Does transferring two embryos in one IVF cycle affect the due date?
No. Whether one or two embryos are transferred in a single IVF cycle, the due date is calculated from the same transfer date using the same formula. If both embryos implant and result in fraternal twins, a single EDD is still used for the entire pregnancy. Twin IVF pregnancies typically deliver around 35 to 37 weeks gestational age rather than the full 40 weeks expected for singletons, so providers begin closer monitoring earlier in twin pregnancies.
Can I calculate my IVF due date without a special calculator?
Yes. Add 261 days to a Day 5 blastocyst transfer date, 263 days to a Day 3 transfer date, or 260 days to a Day 6 transfer date using any standard calendar or date-addition app. To find your virtual LMP, subtract 19 days from a Day 5 transfer date or 17 days from a Day 3 transfer date. Confirm both numbers against your RE clinic’s formal transfer summary before your first OB visit.
Does IVF dating affect my first-trimester prenatal screening window?
Yes, significantly. The nuchal translucency ultrasound and first-trimester bloodwork must be performed between 11 weeks 0 days and 13 weeks 6 days gestational age, and that window cannot be extended. An incorrect gestational age shifts the appointment window by the exact number of days the dating is off, which can push the NT scan outside the valid range and make the chromosomal risk calculation unreliable.
Does my progesterone support schedule depend on my IVF gestational age?

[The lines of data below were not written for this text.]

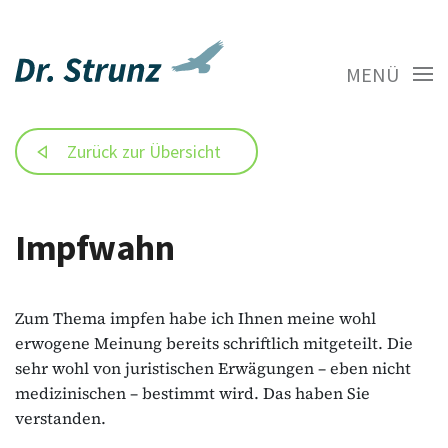
MENÜ
Zurück zur Übersicht
Impfwahn
Zum Thema impfen habe ich Ihnen meine wohl
erwogene Meinung bereits schriftlich mitgeteilt. Die
sehr wohl von juristischen Erwägungen – eben nicht
medizinischen – bestimmt wird. Das haben Sie
verstanden.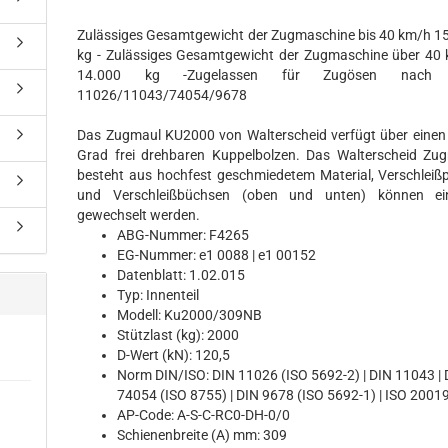
Zulässiges Gesamtgewicht der Zugmaschine bis 40 km/h 1
kg - Zulässiges Gesamtgewicht der Zugmaschine über 40
14.000 kg -Zugelassen für Zugösen nach
11026/11043/74054/9678
Das Zugmaul KU2000 von Walterscheid verfügt über eine
Grad frei drehbaren Kuppelbolzen. Das Walterscheid Zu
besteht aus hochfest geschmiedetem Material, Verschleißp
und Verschleißbüchsen (oben und unten) können ei
gewechselt werden.
ABG-Nummer: F4265
EG-Nummer: e1 0088 | e1 00152
Datenblatt: 1.02.015
Typ: Innenteil
Modell: Ku2000/309NB
Stützlast (kg): 2000
D-Wert (kN): 120,5
Norm DIN/ISO: DIN 11026 (ISO 5692-2) | DIN 11043 | 
74054 (ISO 8755) | DIN 9678 (ISO 5692-1) | ISO 20019
AP-Code: A-S-C-RC0-DH-0/0
Schienenbreite (A) mm: 309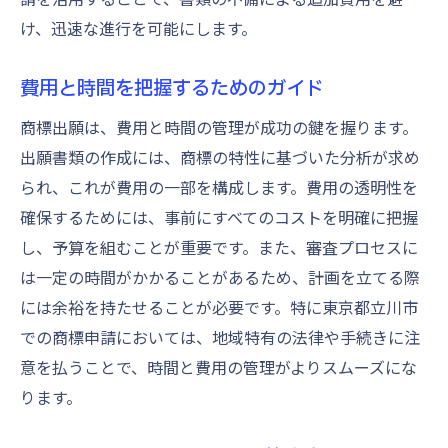
け、迅速な進行を可能にします。
費用と時間を把握するためのガイド
商標出願は、費用と時間の管理が成功の鍵を握ります。
出願書類の作成には、商標の特性に基づいた分析が求め
られ、これが費用の一部を構成します。費用の透明性を
確保するためには、事前にすべてのコストを明確に把握
し、予算を組むことが重要です。また、審査プロセスに
は一定の時間がかかることがあるため、計画を立てる際
には余裕を持たせることが必要です。特に東京都立川市
での商標申請においては、地域特有の法律や手続きに注
意を払うことで、時間と費用の管理がよりスムーズにな
ります。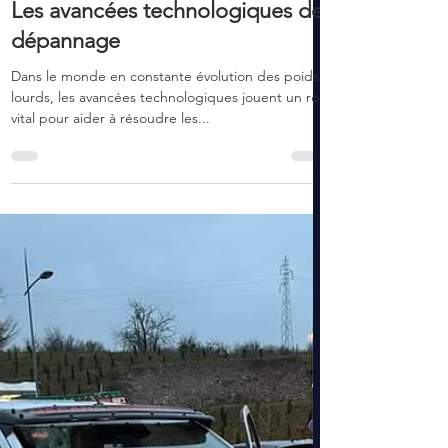
3 mars 2024
2 min de lecture
Les avancées technologiques de
dépannage
Dans le monde en constante évolution des poids
lourds, les avancées technologiques jouent un rôle
vital pour aider à résoudre les...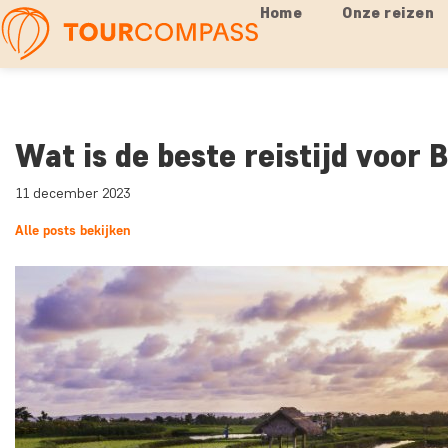
Home
Onze reizen
Wat is de beste reistijd voor B
11 december 2023
Alle posts bekijken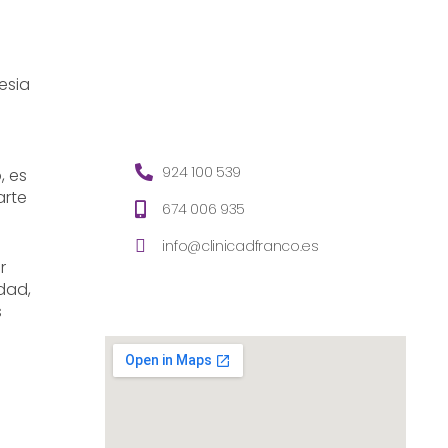
esia
924 100 539
, es
arte
674 006 935
info@clinicadfranco.es
r
dad,
s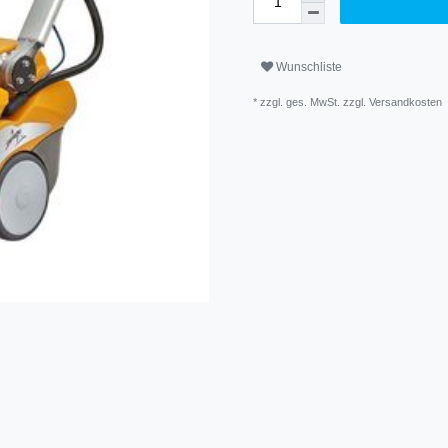
Wunschliste
* zzgl. ges. MwSt. zzgl.
Versandkosten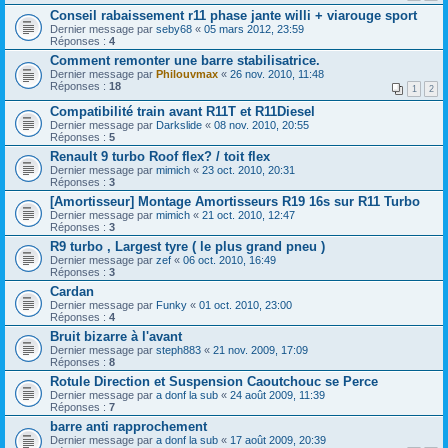
Conseil rabaissement r11 phase jante willi + viarouge sport
Dernier message par
seby68
«
05 mars 2012, 23:59
Réponses :
4
Comment remonter une barre stabilisatrice.
Dernier message par
Philouvmax
«
26 nov. 2010, 11:48
Réponses :
18
1
2
Compatibilité train avant R11T et R11Diesel
Dernier message par
Darkslide
«
08 nov. 2010, 20:55
Réponses :
5
Renault 9 turbo Roof flex? / toit flex
Dernier message par
mimich
«
23 oct. 2010, 20:31
Réponses :
3
[Amortisseur] Montage Amortisseurs R19 16s sur R11 Turbo
Dernier message par
mimich
«
21 oct. 2010, 12:47
Réponses :
3
R9 turbo , Largest tyre ( le plus grand pneu )
Dernier message par
zef
«
06 oct. 2010, 16:49
Réponses :
3
Cardan
Dernier message par
Funky
«
01 oct. 2010, 23:00
Réponses :
4
Bruit bizarre à l'avant
Dernier message par
steph883
«
21 nov. 2009, 17:09
Réponses :
8
Rotule Direction et Suspension Caoutchouc se Perce
Dernier message par
a donf la sub
«
24 août 2009, 11:39
Réponses :
7
barre anti rapprochement
Dernier message par
a donf la sub
«
17 août 2009, 20:39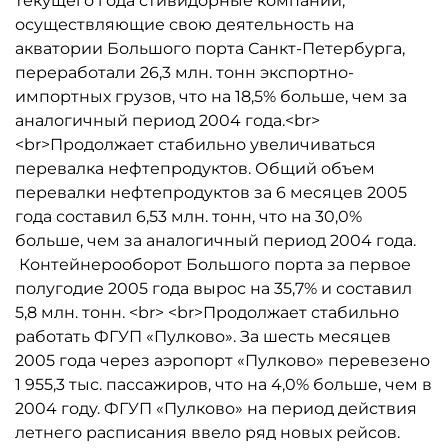
текущего года стивидорные компании,
осуществляющие свою деятельность на
акватории Большого порта Санкт-Петербурга,
переработали 26,3 млн. тонн экспортно-
импортных грузов, что на 18,5% больше, чем за
аналогичный период 2004 года.<br>
<br>Продолжает стабильно увеличиваться
перевалка нефтепродуктов. Общий объем
перевалки нефтепродуктов за 6 месяцев 2005
года составил 6,53 млн. тонн, что на 30,0%
больше, чем за аналогичный период 2004 года.
Контейнерооборот Большого порта за первое
полугодие 2005 года вырос на 35,7% и составил
5,8 млн. тонн. <br> <br>Продолжает стабильно
работать ФГУП «Пулково». За шесть месяцев
2005 года через аэропорт «Пулково» перевезено
1 955,3 тыс. пассажиров, что на 4,0% больше, чем в
2004 году. ФГУП «Пулково» на период действия
летнего расписания ввело ряд новых рейсов.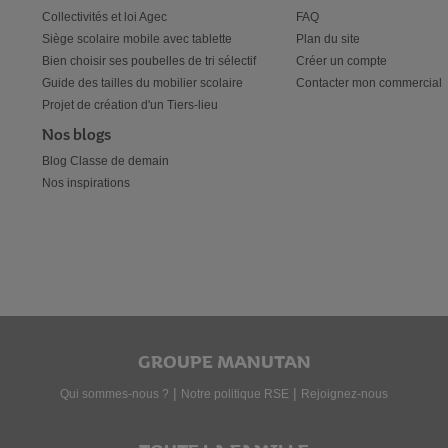
Collectivités et loi Agec
FAQ
Siège scolaire mobile avec tablette
Plan du site
Bien choisir ses poubelles de tri sélectif
Créer un compte
Guide des tailles du mobilier scolaire
Contacter mon commercial
Projet de création d'un Tiers-lieu
Nos blogs
Blog Classe de demain
Nos inspirations
GROUPE MANUTAN
|
|
Qui sommes-nous ?
Notre politique RSE
Rejoignez-nous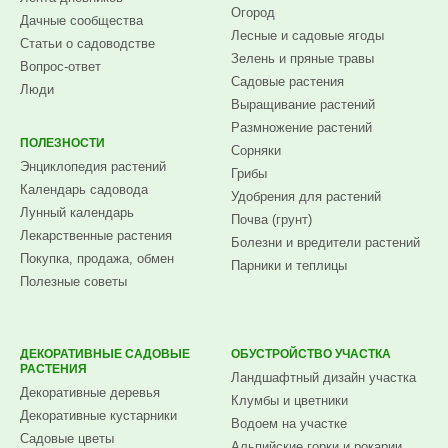
Огород
Дачные сообщества
Лесные и садовые ягоды
Статьи о садоводстве
Зелень и пряные травы
Вопрос-ответ
Садовые растения
Люди
Выращивание растений
Размножение растений
ПОЛЕЗНОСТИ
Сорняки
Энциклопедия растений
Грибы
Календарь садовода
Удобрения для растений
Лунный календарь
Почва (грунт)
Лекарственные растения
Болезни и вредители растений
Покупка, продажа, обмен
Парники и теплицы
Полезные советы
ДЕКОРАТИВНЫЕ САДОВЫЕ
ОБУСТРОЙСТВО УЧАСТКА
РАСТЕНИЯ
Ландшафтный дизайн участка
Декоративные деревья
Клумбы и цветники
Декоративные кустарники
Водоем на участке
Садовые цветы
Альпийские горки и рокарии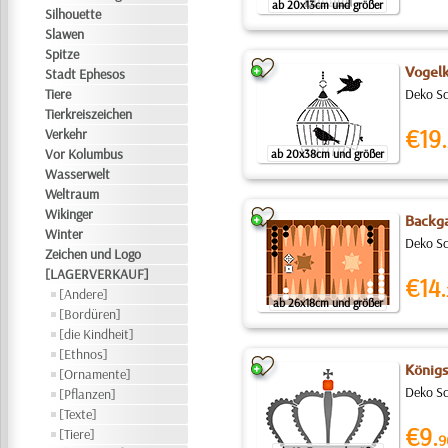
ab 20x13cm und größer
Silhouette
Slawen
Spitze
Vogelk
Stadt Ephesos
Tiere
Deko Sc
Tierkreiszeichen
€19.
Verkehr
Vor Kolumbus
ab 20x38cm und größer
Wasserwelt
Weltraum
Wikinger
Backg
Winter
Deko Sc
Zeichen und Logo
[LAGERVERKAUF]
€14.
[Andere]
ab 26x18cm und größer
[Bordüren]
[die Kindheit]
[Ethnos]
Königs
[Ornamente]
Deko Sc
[Pflanzen]
[Texte]
€9.
[Tiere]
9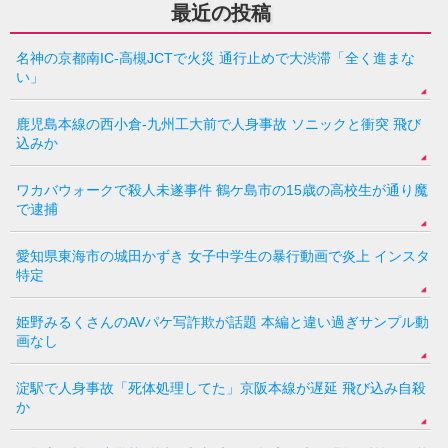
最近の投稿
名神の京都南IC-高槻JCTで火災 通行止めで大渋滞「全く進まな
い」
鹿児島本線の西小倉-九州工大前で人身事故 ソニックと衝突 飛び
込みか
ワカバウォークで殺人未遂事件 鶴ケ島市の15歳の高校生が通り魔
で逮捕
愛知県東海市の城田かずき 女子中学生の暴行動画で炎上 インスタ
特定
姫野みるくさんのAVパケ写詐欺が話題 本編と違い過ぎサンプル動
画なし
淀駅で人身事故「死体処理してた」京阪本線が遅延 飛び込み自殺
か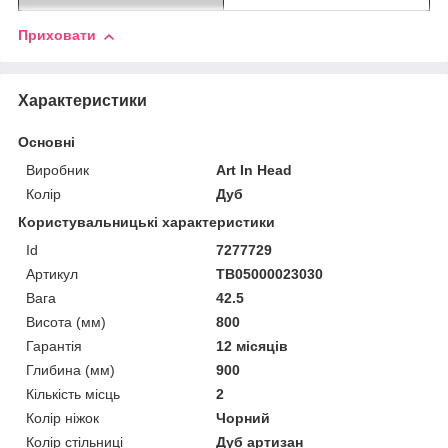
Приховати
Характеристики
Основні
Виробник
Art In Head
Колір
Дуб
Користувальницькі характеристики
Id
7277729
Артикул
TB05000023030
Вага
42.5
Висота (мм)
800
Гарантія
12 місяців
Глибина (мм)
900
Кількість місць
2
Колір ніжок
Чорний
Колір стільниці
Дуб артизан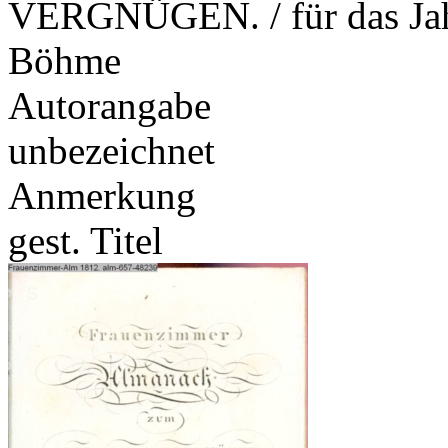
VERGNÜGEN. / für das Jahr
Böhme
Autorangabe
unbezeichnet
Anmerkung
gest. Titel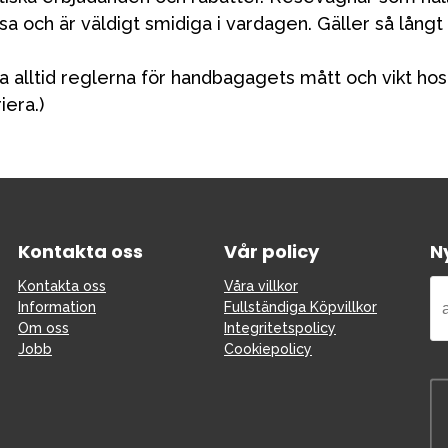
sa och är väldigt smidiga i vardagen. Gäller så långt
bad
Outlet
Guider
Kontakta oss
Uthyrning
a alltid reglerna för handbagagets mått och vikt hos 
iera.)
Kontakta oss
Vår policy
N
Kontakta oss
Våra villkor
Information
Fullständiga Köpvillkor
Om oss
Integritetspolicy
Jobb
Cookiepolicy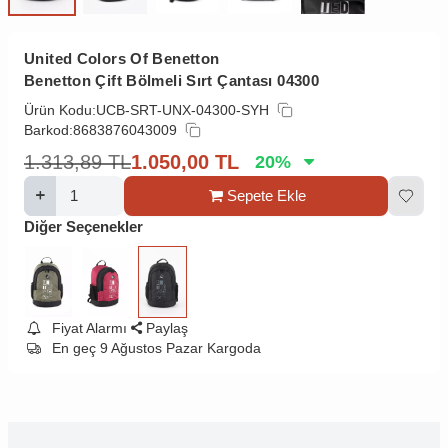
United Colors Of Benetton
Benetton Çift Bölmeli Sırt Çantası 04300
Ürün Kodu:
UCB-SRT-UNX-04300-SYH
Barkod:
8683876043009
1.313,89
TL
1.050,00
TL
20
%
Sepete Ekle
Diğer Seçenekler
Fiyat Alarmı
Paylaş
En geç 9 Ağustos Pazar Kargoda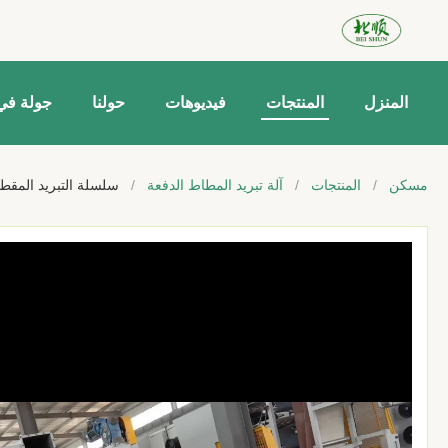
المنزل
المنتجات
فيديوهات
حولنا
جولة في
مسكن
/
المنتجات
/
آلة تبريد المطاط الدفعة
/
سلسلة التبريد المقط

Yes. Progesterone taper schedules after an IVF transfer are timed to gestational age milestones, typically beginning between 8 and 12 weeks gestational as the placenta begins producing its own progesterone. Using an incorrect gestational age can cause premature tapering, which carries a risk of first-trimester pregnancy loss. Confirm with both your RE and OB-GYN that they are using the same gestational age baseline before any taper begins.
When does my IVF due date get entered into my insurance records?
Your EDD is typically entered into insurance records when your OB submits the initial prenatal care claim, usually after your first OB visit between 8 and 10 weeks gestational age. Pre-authorization for labor and delivery is then tied to that filed EDD. Request written EDD confirmation from your OB at your first prenatal visit and provide a copy to your insurer and HR department at least 12 weeks before your due date to prevent administrative conflicts at delivery.